* Begin SUPPLIED PASSAGE *

The brochure above (3-panels pictured flat), designed for Friends of the Library, Montgomery County unconsciously brought just these colors into a print context.

A pair of earrings I designed for a client’s fall wedding a year ago reflect the same delicious tones.

A new logo for VisArts was presented in gray + yellow/green. Other solutions featured gray + orange. The client chose orange as the second color. Which do you respond to?

My favorite addition to a more obvious fall palette are certain shades of blue. Offering, like the sky at this time of year, a crisp counterpoint to all of that lush warmth. Earrings above purchased last weekend.

All of these colors — blue, gray, orange, yellow — came together in the branding for an exhibit at The Phillips Collection. Watch the DC Metro for the diorama pictured above.

This time of year always finds me knitting. It’s probably a nesting urge, but also satisfies my ever-present need to have busy hands that are making things. Most of the yarn I use is handspun; sometimes using wool collected from the artisan’s own sheep. I love watching the colors interact and since my skills don’t go much beyond easy-peasy scarves, I favor fussy, textural yarns with lots of thicks and thins. This skein, purchased from Folktale Fibers, came with pom-poms attached.

What’s your palette this season? Once you start noticing, it will suddenly appear everywhere you look.

9.24.08 JUDGING A BOOK BY ITS COVER Part.2

It’s that time again for you to be the judge! But first, let us reveal the answer from the previous post for Contemporary Cases in U.S. Foreign Policy. THE CORRECT ANSWER IS: b

Concept of cover: Typography emphasizes the Case Study nature of the material, with a powerful 4-color image of a ball of tangled colored wire. Image suggests the complexity of the material and suggests that the course addresses Foreign Policy in all of it’s multi-faceted, intertwining dimensions.

ONTO THE NEXT COVER PROJECT FROM THIS ONGOING SERIES: Just in case you missed the first one, here is a recap on participation. Please pick the book cover that you think the client selected for publishing. We are showing you six directions for a book cover design, including the one the client chose. We’ll include a short blurb on the project to help you contextualize and understand the problem and our solutions. Let us know which cover you like and why you think it is effective. In a few weeks we will reveal the answer! Want to think like a designer? Then yes, your visceral reaction counts… which cover do you simply like best? But while the winning solution must certainly look good (whatever that means), it must also be most effective in communicating content and (duh) selling books.

* End SUPPLIED PASSAGE *

### STATED TASK A
Filter the records down to every line containing the string "kern", treating uppercase and lowercase as different.
The text and the records come from unrelated sources.

* Begin EXCERPTED DATA *

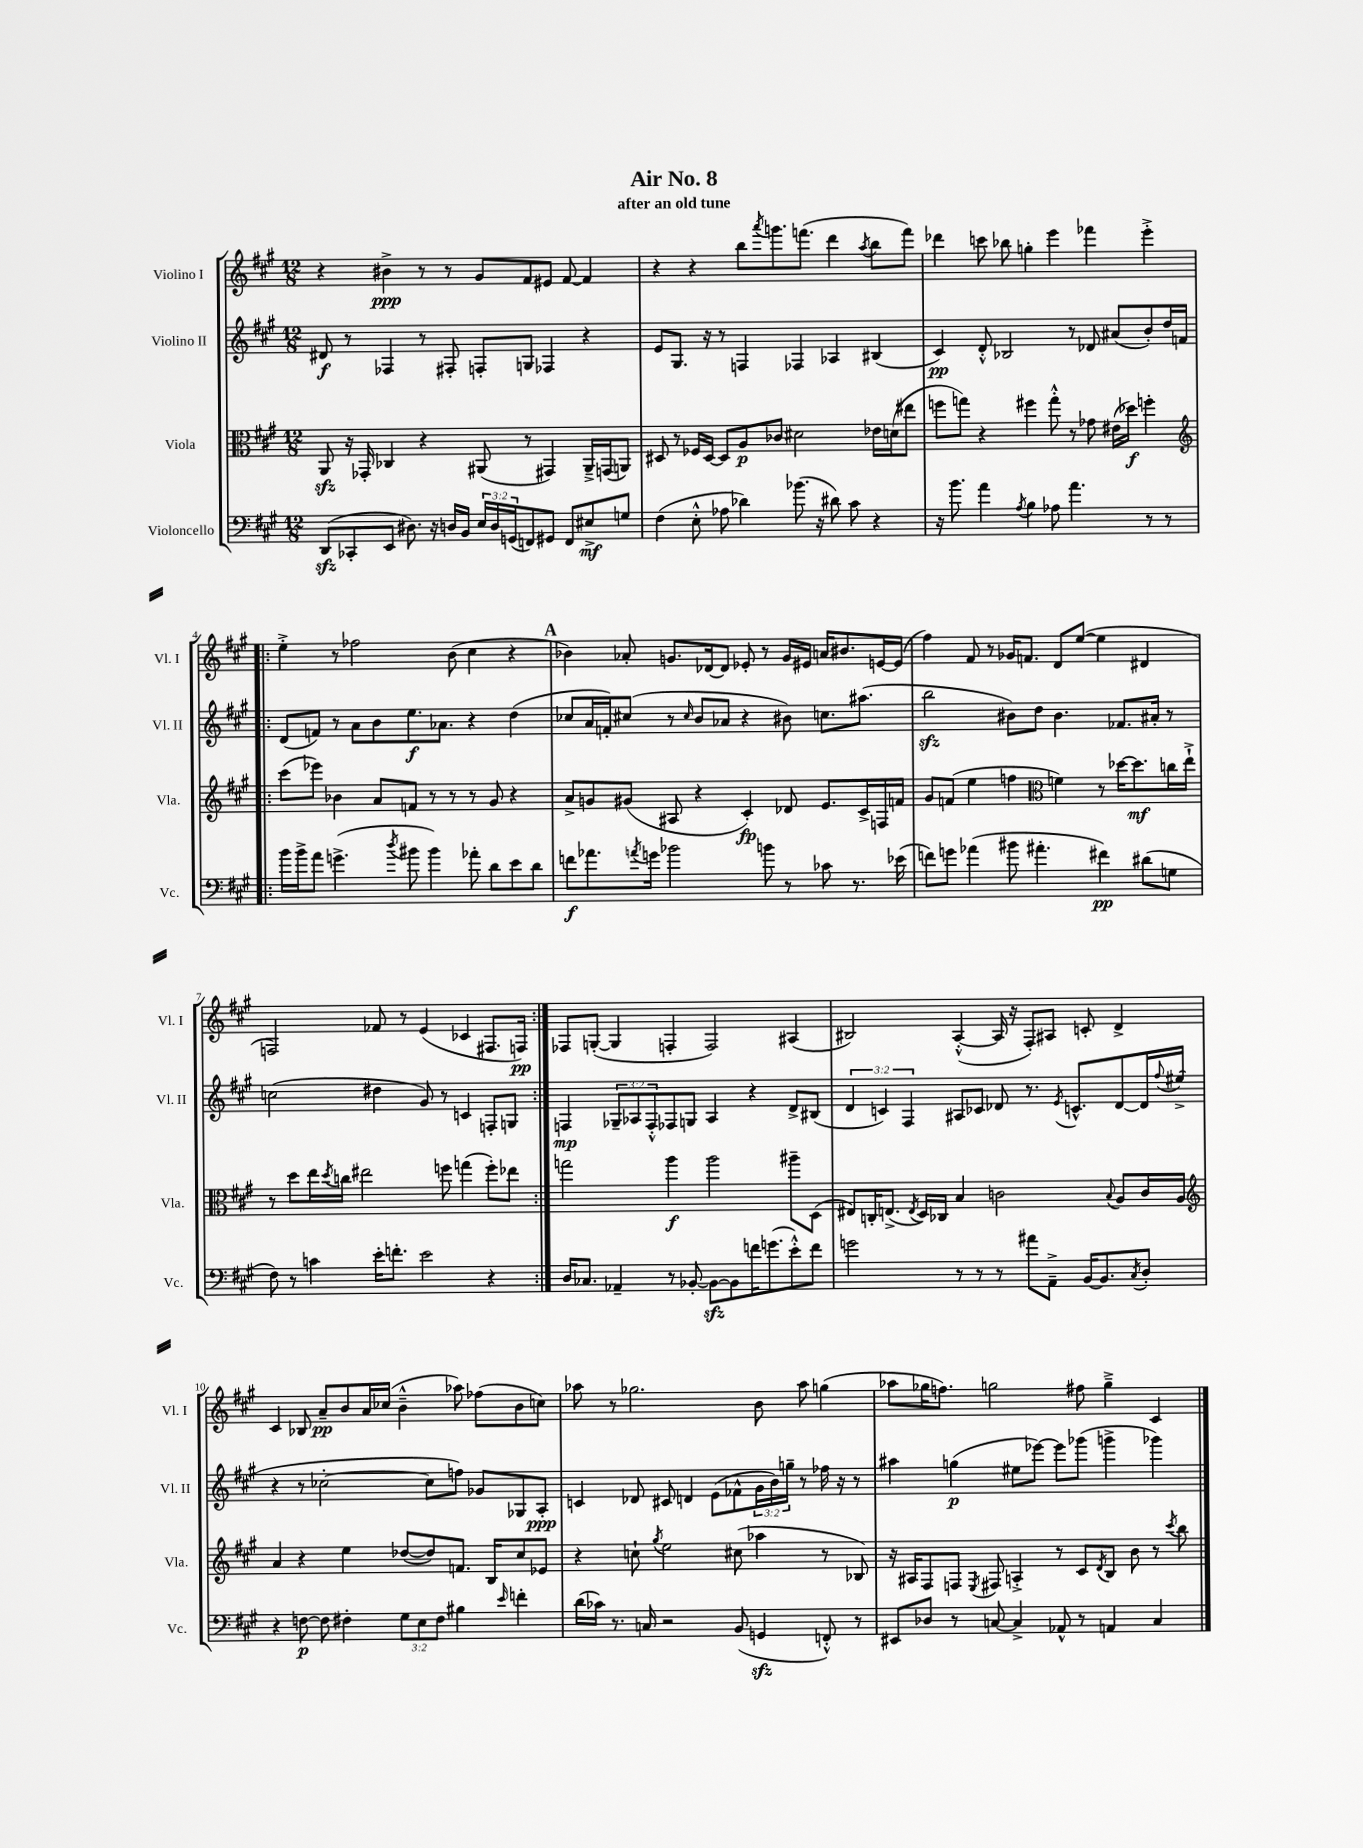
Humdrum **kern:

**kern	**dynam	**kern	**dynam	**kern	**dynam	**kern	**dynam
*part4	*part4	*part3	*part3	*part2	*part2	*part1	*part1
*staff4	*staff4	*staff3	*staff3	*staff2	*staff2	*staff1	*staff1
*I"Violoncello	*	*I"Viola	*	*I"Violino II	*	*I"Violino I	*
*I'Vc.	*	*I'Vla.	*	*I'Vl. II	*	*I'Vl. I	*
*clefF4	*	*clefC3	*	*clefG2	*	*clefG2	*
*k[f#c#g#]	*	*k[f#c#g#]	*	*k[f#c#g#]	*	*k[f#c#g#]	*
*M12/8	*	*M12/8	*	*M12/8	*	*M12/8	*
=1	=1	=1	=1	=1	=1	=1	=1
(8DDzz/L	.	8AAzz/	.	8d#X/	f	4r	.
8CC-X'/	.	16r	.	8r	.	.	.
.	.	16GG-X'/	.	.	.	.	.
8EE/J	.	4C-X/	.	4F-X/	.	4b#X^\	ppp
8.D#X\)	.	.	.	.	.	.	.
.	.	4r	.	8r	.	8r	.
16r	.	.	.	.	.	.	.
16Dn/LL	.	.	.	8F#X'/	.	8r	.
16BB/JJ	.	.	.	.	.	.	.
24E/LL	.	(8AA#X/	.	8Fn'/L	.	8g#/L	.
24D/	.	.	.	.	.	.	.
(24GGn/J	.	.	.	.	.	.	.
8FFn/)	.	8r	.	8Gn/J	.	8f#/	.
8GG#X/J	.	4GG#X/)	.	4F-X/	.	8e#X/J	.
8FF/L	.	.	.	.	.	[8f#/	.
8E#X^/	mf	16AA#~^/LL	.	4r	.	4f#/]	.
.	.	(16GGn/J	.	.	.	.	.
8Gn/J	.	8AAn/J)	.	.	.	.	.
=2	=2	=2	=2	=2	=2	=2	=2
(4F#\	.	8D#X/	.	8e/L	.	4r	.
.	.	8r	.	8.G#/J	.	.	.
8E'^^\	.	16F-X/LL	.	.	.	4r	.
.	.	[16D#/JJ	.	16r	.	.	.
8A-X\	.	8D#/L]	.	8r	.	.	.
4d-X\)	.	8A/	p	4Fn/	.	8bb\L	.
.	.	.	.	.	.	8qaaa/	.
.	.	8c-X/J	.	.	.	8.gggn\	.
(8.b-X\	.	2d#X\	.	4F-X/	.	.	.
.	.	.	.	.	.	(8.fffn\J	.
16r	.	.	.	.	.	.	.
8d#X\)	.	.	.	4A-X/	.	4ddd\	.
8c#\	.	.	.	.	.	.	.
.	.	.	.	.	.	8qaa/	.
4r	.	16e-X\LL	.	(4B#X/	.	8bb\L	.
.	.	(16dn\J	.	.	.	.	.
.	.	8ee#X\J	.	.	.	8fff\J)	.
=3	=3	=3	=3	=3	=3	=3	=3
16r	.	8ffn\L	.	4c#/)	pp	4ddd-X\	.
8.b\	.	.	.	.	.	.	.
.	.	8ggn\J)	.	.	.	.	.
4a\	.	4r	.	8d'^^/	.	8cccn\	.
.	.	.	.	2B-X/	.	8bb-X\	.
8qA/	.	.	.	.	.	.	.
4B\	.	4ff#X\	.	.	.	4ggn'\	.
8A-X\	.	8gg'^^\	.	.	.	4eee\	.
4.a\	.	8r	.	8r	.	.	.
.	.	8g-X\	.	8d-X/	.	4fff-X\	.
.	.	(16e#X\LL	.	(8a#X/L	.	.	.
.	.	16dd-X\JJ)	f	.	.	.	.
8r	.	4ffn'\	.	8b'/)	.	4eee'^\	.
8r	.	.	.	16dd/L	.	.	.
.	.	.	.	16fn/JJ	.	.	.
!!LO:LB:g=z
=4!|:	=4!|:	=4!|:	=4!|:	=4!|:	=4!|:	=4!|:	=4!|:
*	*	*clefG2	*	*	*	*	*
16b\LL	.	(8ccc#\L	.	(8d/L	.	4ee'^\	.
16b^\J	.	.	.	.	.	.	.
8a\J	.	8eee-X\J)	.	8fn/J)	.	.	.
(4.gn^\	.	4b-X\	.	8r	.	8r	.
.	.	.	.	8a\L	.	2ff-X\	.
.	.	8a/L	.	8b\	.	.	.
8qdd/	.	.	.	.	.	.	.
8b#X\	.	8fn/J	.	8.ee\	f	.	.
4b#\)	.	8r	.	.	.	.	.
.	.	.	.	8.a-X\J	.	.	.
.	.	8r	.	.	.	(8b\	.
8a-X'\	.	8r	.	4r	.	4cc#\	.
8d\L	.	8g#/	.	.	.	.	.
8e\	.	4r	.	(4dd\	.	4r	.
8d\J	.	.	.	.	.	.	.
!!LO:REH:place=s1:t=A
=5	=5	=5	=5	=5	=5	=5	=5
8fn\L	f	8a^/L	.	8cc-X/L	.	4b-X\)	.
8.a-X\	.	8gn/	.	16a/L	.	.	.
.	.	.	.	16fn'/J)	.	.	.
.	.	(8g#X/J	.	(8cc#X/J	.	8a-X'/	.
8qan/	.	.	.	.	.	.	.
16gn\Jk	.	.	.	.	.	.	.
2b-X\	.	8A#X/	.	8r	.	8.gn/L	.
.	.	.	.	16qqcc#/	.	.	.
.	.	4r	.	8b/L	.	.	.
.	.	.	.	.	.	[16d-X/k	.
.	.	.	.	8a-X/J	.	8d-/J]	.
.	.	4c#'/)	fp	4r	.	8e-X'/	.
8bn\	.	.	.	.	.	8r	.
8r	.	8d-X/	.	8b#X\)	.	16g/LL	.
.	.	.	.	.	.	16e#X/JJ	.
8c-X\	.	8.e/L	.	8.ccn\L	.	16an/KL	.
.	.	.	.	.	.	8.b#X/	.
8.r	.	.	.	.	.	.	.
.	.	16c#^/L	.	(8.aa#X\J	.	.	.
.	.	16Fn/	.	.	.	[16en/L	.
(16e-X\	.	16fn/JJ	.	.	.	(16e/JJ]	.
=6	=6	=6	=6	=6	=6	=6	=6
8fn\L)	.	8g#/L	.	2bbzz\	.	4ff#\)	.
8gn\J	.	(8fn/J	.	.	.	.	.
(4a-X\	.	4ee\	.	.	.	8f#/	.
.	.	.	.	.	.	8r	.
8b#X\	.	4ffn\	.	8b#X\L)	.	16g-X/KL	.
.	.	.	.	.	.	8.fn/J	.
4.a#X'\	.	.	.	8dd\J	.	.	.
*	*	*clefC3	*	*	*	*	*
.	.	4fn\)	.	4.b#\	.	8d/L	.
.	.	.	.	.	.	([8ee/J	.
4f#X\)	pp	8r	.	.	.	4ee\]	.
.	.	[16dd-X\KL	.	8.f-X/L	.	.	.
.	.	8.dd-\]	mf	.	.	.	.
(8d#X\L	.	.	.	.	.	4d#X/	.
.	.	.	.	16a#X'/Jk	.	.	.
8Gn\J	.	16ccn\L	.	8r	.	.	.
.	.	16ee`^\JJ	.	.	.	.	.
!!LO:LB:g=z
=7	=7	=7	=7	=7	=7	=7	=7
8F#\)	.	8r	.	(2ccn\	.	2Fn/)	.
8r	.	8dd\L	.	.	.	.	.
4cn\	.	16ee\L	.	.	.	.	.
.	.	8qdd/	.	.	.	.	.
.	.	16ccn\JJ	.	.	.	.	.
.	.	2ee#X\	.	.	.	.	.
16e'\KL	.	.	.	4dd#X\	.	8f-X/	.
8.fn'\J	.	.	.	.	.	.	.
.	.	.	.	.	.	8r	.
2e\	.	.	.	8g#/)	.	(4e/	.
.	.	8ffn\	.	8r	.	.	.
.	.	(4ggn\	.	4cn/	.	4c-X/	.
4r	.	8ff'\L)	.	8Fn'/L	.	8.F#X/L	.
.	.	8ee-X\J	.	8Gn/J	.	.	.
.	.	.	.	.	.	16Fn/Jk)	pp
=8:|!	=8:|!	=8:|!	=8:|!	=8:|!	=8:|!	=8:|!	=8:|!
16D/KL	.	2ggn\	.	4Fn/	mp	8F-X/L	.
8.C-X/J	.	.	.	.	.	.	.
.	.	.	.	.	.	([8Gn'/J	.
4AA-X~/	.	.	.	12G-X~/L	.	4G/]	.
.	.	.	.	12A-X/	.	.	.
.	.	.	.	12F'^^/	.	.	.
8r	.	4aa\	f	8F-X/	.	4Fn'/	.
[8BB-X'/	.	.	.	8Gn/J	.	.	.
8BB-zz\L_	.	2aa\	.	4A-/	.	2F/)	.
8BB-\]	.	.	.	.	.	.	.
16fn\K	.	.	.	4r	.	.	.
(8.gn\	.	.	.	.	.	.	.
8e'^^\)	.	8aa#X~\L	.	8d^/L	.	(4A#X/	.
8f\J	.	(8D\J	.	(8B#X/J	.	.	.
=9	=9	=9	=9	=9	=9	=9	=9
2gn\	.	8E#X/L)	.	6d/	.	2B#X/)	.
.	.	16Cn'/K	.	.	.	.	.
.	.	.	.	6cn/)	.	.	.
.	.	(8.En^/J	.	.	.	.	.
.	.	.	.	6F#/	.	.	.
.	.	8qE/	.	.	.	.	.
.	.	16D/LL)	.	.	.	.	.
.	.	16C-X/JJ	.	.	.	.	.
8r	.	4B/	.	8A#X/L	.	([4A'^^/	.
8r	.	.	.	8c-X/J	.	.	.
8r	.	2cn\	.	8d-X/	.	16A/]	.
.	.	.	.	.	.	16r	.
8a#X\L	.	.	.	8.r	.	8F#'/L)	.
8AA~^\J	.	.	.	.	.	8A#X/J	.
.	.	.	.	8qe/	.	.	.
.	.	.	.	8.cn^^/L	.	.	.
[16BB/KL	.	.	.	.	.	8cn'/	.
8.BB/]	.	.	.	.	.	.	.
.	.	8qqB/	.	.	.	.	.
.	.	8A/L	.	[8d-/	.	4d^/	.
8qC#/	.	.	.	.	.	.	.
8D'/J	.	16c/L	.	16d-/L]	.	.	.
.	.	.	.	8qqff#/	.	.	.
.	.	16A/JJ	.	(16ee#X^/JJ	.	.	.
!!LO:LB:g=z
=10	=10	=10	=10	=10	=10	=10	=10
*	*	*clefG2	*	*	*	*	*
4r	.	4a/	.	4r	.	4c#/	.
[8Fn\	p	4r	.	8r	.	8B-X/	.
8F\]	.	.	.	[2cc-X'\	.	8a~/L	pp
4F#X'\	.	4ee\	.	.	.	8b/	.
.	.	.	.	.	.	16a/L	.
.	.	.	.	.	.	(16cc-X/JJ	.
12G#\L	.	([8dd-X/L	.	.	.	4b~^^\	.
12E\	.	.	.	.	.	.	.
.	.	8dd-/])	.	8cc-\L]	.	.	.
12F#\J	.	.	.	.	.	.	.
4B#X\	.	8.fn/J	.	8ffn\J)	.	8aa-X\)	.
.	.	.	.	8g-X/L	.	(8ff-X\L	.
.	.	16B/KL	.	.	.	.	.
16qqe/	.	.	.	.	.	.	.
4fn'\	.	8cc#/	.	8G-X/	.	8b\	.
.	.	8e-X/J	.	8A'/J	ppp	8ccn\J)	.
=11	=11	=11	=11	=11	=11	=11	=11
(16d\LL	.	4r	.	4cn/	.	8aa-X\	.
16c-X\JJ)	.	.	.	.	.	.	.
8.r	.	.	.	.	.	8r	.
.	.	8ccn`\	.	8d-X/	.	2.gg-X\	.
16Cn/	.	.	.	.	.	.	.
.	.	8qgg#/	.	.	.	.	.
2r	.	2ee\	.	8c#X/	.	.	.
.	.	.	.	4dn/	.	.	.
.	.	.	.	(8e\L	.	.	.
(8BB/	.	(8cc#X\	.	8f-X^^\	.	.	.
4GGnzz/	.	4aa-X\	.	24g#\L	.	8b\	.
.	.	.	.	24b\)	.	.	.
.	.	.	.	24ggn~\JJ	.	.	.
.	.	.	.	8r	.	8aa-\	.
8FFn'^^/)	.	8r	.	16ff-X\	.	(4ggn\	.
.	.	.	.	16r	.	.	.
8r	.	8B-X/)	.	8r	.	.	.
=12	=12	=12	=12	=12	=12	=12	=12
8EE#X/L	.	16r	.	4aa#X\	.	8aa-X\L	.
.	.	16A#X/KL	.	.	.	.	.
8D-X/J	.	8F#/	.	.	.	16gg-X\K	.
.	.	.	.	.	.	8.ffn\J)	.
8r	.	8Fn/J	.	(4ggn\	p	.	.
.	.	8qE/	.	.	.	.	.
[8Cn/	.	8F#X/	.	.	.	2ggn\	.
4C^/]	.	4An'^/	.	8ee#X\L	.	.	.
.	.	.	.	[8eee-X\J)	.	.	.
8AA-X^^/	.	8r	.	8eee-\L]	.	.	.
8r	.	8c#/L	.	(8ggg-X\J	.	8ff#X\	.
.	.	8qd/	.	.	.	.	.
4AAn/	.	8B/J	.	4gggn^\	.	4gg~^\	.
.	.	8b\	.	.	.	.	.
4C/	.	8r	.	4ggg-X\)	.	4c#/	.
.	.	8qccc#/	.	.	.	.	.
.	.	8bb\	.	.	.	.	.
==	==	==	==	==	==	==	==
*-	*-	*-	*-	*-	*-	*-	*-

* End EXCERPTED DATA *

### STATED TASK B
In the design blog post, what came attached to the skein bought from Folktale Fibers?

### FINAL RESULT A
Humdrum **kern:
**kern	**dynam	**kern	**dynam	**kern	**dynam	**kern	**dynam

### FINAL RESULT B
Pom-poms.